五年二月、文母皇太后崩、葬渭陵、與元帝合而溝絶之。立廟於長安、新室世世獻祭。元帝配食、坐於牀下。莽為太后服喪三年。
大司馬孔永乞骸骨、賜安車駟馬、以特進就朝位。同風侯逯並為大司馬。
是時、長安民聞莽欲都雒陽、不肯繕治室宅、或頗徹之。
莽曰「玄龍石文曰『定帝徳、國雒陽』。符命著明、敢不欽奉!以始建國八年、歳纏星紀、在雒陽之都。其謹繕脩常安之都、勿令壞敗。敢有犯者、輒以名聞、請其罪。」
(『漢書』巻九十九中、王莽伝中)

  • 始建国五年(紀元13年)

始建国五年二月、文母皇太后(元后)が崩御し、渭陵に葬ったが、元帝と合葬したが溝で区別した。廟を長安に建て、新王朝は代々お供え物を献上し祭祀を行うこととした。元帝にも供え物をするが、台の下に置くこととした。
王莽は元后のために三年の喪に服することとした。



大司馬孔永が辞職を願い出たため、座れる馬車と四頭の馬を下賜し、特進の位として朝廷に参加させた。同風侯逯並を大司馬に任命した。

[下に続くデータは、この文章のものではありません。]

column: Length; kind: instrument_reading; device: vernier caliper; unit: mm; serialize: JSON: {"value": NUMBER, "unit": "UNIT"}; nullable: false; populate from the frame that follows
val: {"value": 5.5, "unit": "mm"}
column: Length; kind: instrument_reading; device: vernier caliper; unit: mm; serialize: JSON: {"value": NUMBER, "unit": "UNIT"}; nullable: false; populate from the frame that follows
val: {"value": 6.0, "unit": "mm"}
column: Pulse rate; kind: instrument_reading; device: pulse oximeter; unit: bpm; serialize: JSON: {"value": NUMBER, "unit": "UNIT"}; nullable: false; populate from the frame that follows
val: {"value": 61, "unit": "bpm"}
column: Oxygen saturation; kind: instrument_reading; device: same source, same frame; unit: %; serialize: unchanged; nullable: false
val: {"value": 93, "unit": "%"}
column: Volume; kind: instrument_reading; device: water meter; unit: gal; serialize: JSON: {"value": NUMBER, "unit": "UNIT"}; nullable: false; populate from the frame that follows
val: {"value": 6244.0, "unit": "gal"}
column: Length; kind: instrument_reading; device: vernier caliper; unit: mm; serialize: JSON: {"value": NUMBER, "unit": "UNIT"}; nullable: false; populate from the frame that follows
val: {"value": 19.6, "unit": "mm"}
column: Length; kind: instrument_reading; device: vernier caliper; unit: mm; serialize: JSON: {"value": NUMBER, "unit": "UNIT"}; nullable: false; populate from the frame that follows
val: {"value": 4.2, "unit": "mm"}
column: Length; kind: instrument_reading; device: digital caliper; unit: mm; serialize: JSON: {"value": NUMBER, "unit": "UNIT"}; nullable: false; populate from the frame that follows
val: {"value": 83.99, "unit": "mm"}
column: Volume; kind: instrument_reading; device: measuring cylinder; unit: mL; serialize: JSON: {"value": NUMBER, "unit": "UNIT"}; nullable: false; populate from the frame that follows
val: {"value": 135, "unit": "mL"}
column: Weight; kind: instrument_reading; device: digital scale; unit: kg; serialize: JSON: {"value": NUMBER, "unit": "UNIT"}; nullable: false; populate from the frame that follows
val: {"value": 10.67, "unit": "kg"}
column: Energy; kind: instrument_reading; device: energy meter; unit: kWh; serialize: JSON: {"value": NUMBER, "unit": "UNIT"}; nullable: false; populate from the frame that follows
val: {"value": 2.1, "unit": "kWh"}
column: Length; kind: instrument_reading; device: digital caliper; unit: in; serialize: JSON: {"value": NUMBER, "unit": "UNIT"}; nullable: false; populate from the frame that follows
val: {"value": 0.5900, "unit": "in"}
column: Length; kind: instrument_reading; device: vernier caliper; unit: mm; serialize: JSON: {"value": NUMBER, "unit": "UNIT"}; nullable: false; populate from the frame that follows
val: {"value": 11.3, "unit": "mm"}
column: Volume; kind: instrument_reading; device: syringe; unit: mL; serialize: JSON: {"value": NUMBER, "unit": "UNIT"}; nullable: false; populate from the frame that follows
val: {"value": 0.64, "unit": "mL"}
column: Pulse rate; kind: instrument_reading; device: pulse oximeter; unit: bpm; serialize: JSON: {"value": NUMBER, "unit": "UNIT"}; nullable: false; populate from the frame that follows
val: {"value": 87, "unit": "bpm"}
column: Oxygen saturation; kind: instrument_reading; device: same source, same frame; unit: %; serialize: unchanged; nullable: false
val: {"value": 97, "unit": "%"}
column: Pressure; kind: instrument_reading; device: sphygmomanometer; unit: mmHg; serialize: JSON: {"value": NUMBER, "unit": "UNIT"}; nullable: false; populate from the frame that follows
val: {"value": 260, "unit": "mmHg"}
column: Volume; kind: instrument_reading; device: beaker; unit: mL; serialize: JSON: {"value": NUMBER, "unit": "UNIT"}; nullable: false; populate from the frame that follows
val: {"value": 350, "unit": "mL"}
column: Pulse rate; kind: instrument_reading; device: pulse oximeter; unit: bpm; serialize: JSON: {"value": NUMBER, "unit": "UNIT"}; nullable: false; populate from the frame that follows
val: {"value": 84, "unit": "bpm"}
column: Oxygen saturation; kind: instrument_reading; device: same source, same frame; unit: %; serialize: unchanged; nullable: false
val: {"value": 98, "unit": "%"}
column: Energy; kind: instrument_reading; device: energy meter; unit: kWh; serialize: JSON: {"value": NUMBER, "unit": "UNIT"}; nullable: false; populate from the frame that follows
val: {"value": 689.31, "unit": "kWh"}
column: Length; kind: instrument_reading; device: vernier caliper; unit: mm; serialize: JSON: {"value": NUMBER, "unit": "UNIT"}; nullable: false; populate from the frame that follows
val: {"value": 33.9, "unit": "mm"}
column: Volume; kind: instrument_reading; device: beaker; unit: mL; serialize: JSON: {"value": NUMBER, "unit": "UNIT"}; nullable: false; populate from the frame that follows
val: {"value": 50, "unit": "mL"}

この時、長安では王莽が洛陽を首都にしようと考えていると聞き、家を修理しようとしなくなったり、ある者は家を解体してしまったりした。



王莽は言った。「玄竜石の文章に「皇帝の徳を定め、洛陽に都を置く」と書かれている。天からの命令がこのように明らかであるので、これを奉じないわけにはいられない。始建国八年は太歳が星紀に入っており、これは洛陽の都を示しているのだ。常安(長安)の都は謹んで修繕を行い、壊れたままにすることのないようにせよ。これに違反する者はその名を報告し、罪に問うように」


文母太后死す。すなわち、王莽の元々の権力の源泉とも言うべき元帝の王皇后、元后である。


自莽簒位後、知太后怨恨、求所以媚太后無不為、然愈不説。莽更漢家鄢貂、著黄貂、又改漢正朔伏臘日。太后令其官屬鄢貂、至漢家正臘日、獨與其左右相對飲酒食。
(『漢書』巻九十八、元后伝)


王莽が皇帝になる頃になると、元后は王莽が漢王朝を滅ぼした事を怒っており、新王朝の制度に敢えて逆らって漢王朝の服装や暦に従うようになり、王莽のご機嫌取りにも喜ばなくなっていたという。


もっとも、完全に手遅れになってからの話であるが。



なお渭陵とは元后の夫、元帝の皇帝陵である。





あと、この時期の王莽が洛陽への遷都を考えていたと言う話はなかなか興味深い。